Nesta semana, a vantagem de Pimentel (PT) ante Pimenta da Veiga recuou 5 pontos. Muitos palestrantes aproveitaram esse exemplo para lembrar a candidatura de Antonio Anastasia a então governador em 2010, que estava perdendo as eleições, porém na reta final do processo de campanha, houve uma reviravolta e ele consagrou vitorioso. Essa é uma das propostas da comitiva tucana para colocar Pimenta da Veiga no comando do governo de Minas.

Em coletiva, Pimenta da Veiga afirma estar absolutamente tranquilo.  “Todo o tempo eu tenho dito isso, no momento adequado nós íamos crescer, começamos a avançar, nós vamos vencer as eleições dentro da nossa postura e da nossa proposta”.
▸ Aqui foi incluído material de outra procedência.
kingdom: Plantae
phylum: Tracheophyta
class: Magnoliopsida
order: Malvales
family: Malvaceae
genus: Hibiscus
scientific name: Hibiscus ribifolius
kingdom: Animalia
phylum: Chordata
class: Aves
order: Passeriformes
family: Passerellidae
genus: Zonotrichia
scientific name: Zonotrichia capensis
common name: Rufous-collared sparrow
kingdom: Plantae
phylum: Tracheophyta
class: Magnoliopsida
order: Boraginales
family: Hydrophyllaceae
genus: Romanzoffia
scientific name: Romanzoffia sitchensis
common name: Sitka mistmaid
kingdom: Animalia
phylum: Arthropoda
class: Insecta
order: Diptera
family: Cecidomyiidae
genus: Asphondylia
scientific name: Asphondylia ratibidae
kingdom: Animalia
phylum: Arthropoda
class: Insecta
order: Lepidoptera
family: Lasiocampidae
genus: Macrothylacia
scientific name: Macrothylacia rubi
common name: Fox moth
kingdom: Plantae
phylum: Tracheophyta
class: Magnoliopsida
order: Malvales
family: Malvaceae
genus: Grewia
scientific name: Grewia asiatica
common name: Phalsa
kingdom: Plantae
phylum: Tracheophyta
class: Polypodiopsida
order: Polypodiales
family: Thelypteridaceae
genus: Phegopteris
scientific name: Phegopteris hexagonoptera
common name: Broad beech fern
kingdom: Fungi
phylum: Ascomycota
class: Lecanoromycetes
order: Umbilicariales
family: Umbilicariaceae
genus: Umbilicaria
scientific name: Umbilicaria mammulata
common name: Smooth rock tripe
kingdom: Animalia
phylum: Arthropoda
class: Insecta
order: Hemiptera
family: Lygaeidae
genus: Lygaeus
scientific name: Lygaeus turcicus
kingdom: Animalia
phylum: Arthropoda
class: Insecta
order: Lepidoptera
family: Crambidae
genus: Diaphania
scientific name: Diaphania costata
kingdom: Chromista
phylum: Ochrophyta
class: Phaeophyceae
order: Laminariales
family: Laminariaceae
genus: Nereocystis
O candidato a governador também disse que vai reforçar toda a ação da campanha a partir do dia 7 de setembro. “Essa data está chegando. Nós vamos mostrar as nossas propostas, que são as melhores, e todos que nos apoiam, prefeitos, deputados federais e estaduais, vereadores, lideranças comunitárias, agora vão redobrar os esforços e nós teremos uma grande vantagem”.

Ao ser indagado sobre a postura de Pimentel de não utilizar a presidente Dilma Rousseff em seus discursos e banners de campanha, Pimenta relata que não tem dúvida que o candidato está explanando o partido dele. “Isso porque o PT está sendo castigado nessas eleições pelos erros que cometeu. Então, ele tem escondido o seu partido, do mesmo jeito que esconde sua candidata a Presidência da República. Mas isso, no momento certo, será muito explicitado. Eu repito o que eu tenho dito, enganar o eleitor é um erro, você acha que o eleitor é bobo? Não é”.